Government censors HTTPS traffic to our website. Workarounds?
Unfortunately, circumventing censorship is better addressed on the client side, so there aren't many server side settings that could help with that. You could advise your users to use a VPN, Tor, and/or public DNS with DNS-over-HTTPS (RFC 8484) or DNS-over-TLS (RFC 7858).
You make the assumption that the censorship method has something to do with DNS, but have you actually tested this? Did you know that the server name indication (SNI, RFC 6066, 3) in the ClientHello is unencrypted and may also be used to block the TLS connection? Luckily, TLS Encrypted Client Hello (draft-ietf-tls-esni-09) is on its way and can help with that. More reading on the subject:
- Seth Schoen: ESNI: A Privacy-Protecting Upgrade to HTTPS (EFF)
- Matthew Prince: Encrypting SNI: Fixing One of the Core Internet Bugs (Cloudflare)
(We don't usually add any greetings to our Q/A posts, but your 007 reference is golden!)
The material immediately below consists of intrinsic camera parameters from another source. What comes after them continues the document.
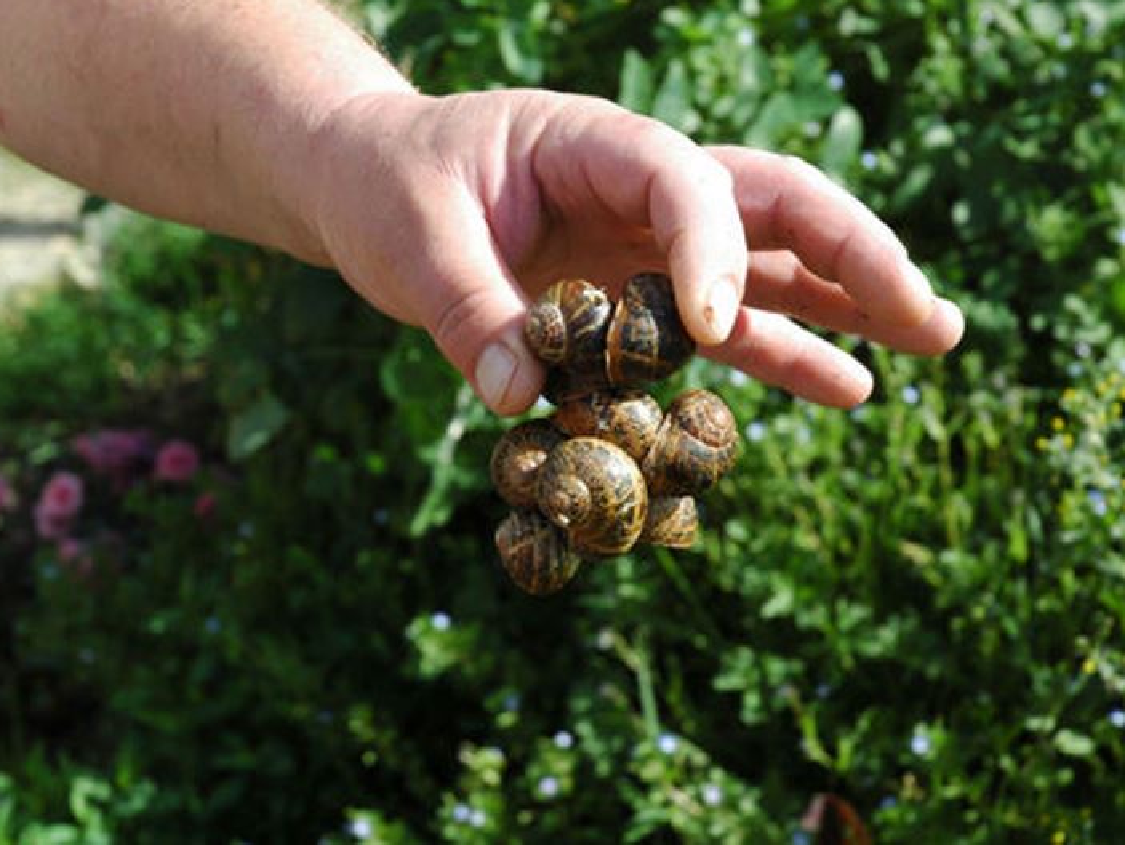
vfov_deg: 18.0
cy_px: 420
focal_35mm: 82
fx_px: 2666
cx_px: 589
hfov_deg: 23.8
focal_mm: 50
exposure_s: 1/400
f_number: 8
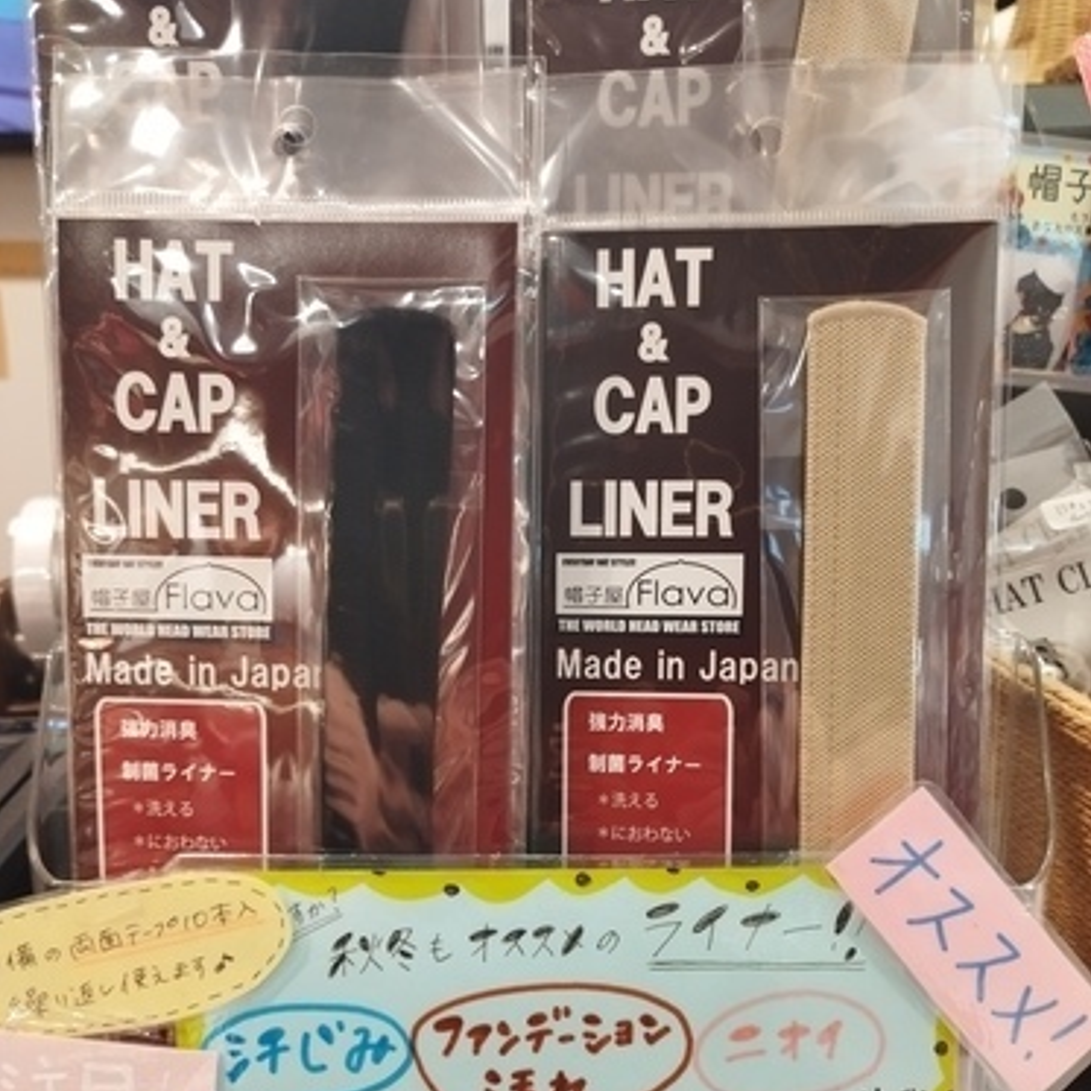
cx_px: 546
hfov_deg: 51.1
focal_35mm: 32
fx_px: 1141
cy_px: 652
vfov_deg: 50.8
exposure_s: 1/50
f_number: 1.79
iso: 113
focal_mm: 4.7
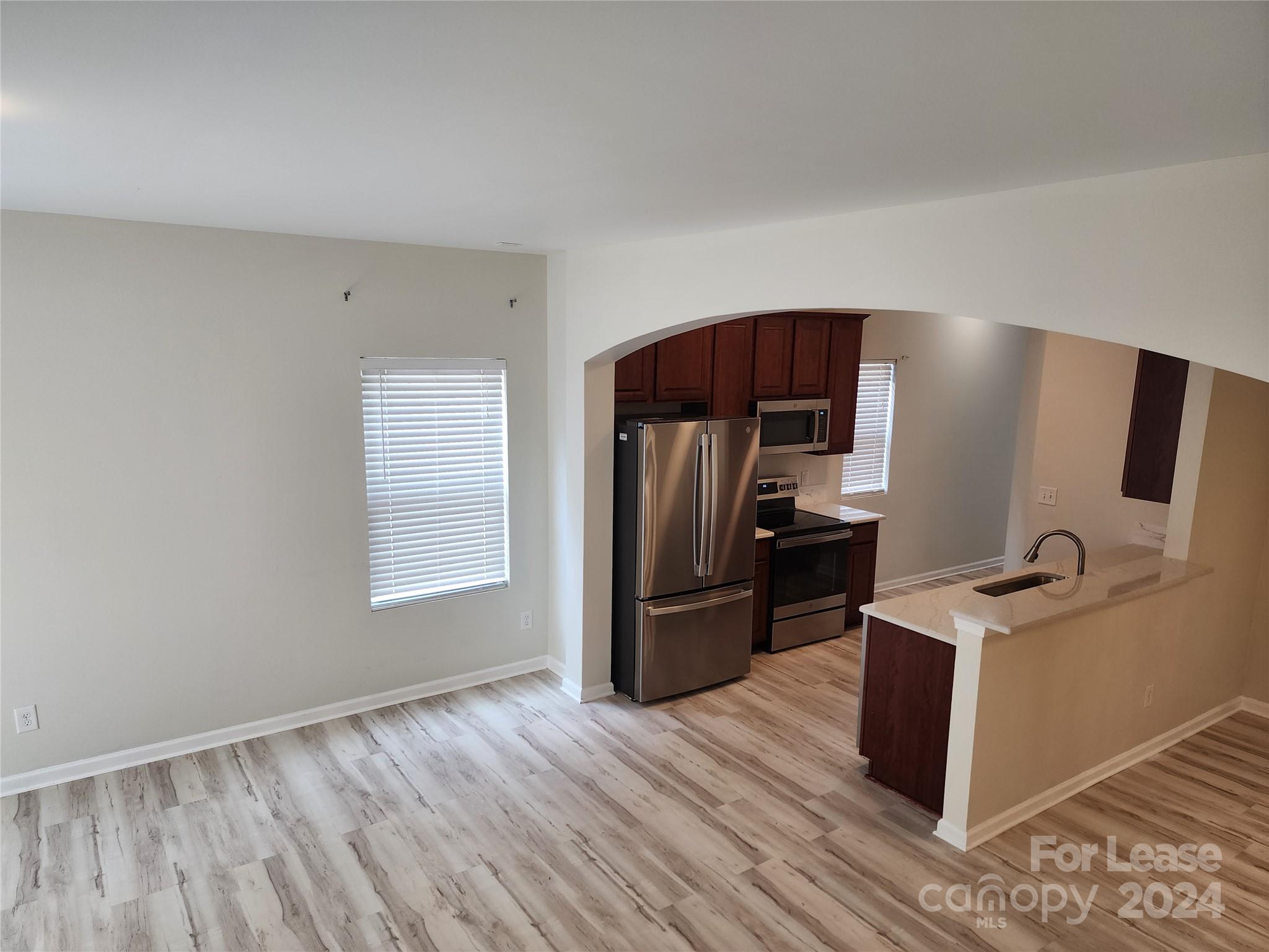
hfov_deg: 73.9
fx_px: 843
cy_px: 476
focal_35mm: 23
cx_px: 634
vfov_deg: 58.9
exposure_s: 1/120
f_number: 1.8
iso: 125
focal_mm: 6.4
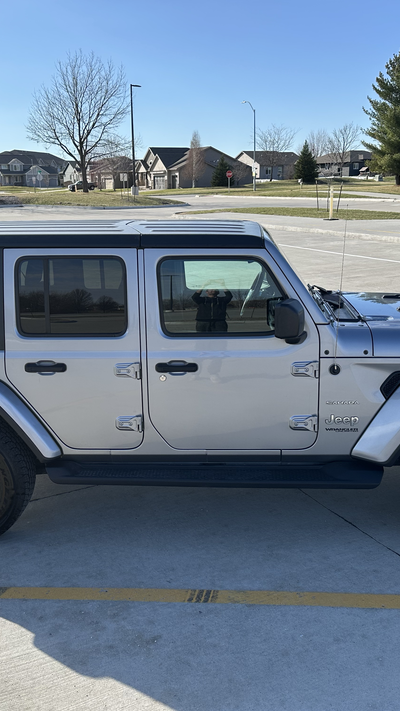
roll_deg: +1.0
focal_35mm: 35
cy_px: 356
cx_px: 183
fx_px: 660
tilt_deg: -13.8
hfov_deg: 33.7
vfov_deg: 56.6
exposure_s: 1/2967
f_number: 1.78
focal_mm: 6.86
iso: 80
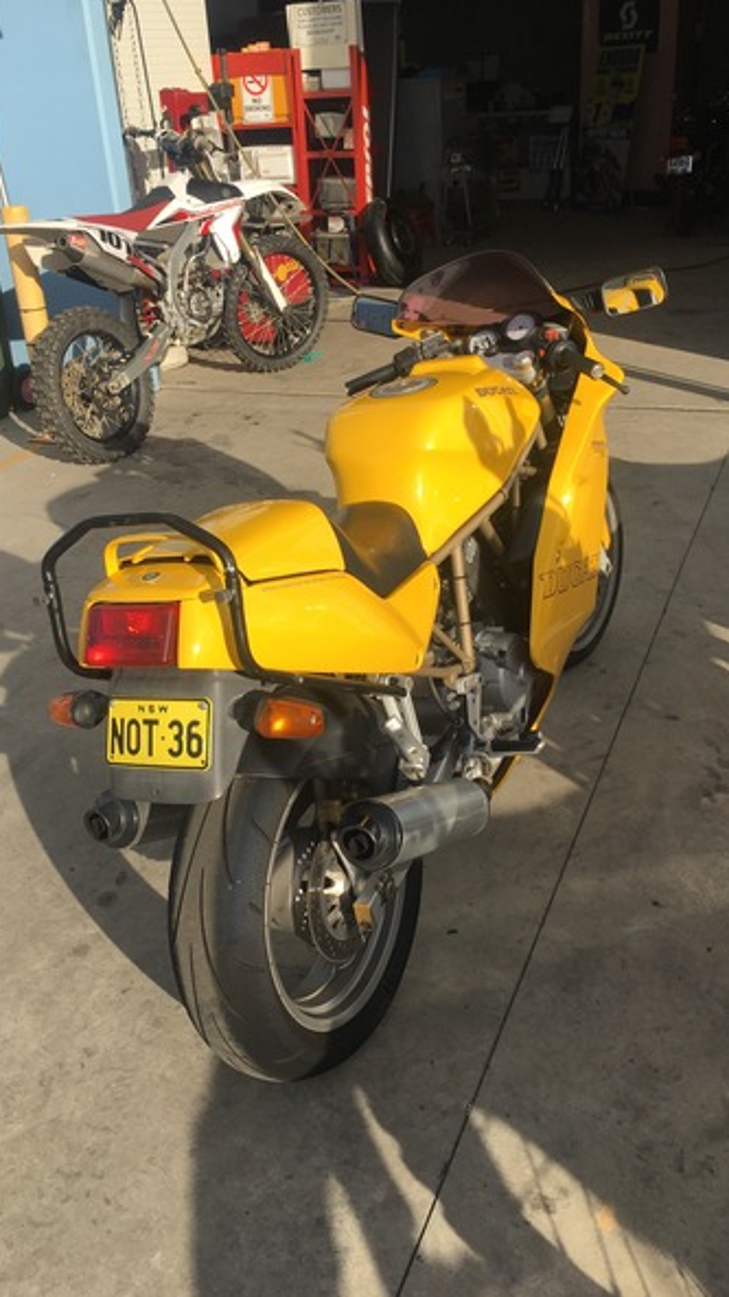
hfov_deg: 36.7
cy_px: 653
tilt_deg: -27.6
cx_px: 377
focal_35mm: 32
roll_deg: +2.2
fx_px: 1100
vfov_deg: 61.0
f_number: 2.2
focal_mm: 4.15
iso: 25
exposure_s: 1/1538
Most of Russian providers implement Inquisition requests by intercepting DNS traffic and changing it on the fly (and it's pretty easy since it's unencrypted), effectively using the man-in-the-middle scheme, for instance, all of the Ertelecom-affiliated ISPs are using this method. In this case (which can be easily determined by just comparing client-side resolved IP vs the real IP) nothing can be done from server side: even if you'll implement DNSSEC and signed answers will start to flow, all this technique will do is breaking the client-side name resolving stack entirely, when it comes to your domain (however, this is purely a theory, but you can easily prove I'm wrong; if I am).
Unffortunately, all of the available solutions to bypass DNS MitM needs to be applied to the client side, not the server one.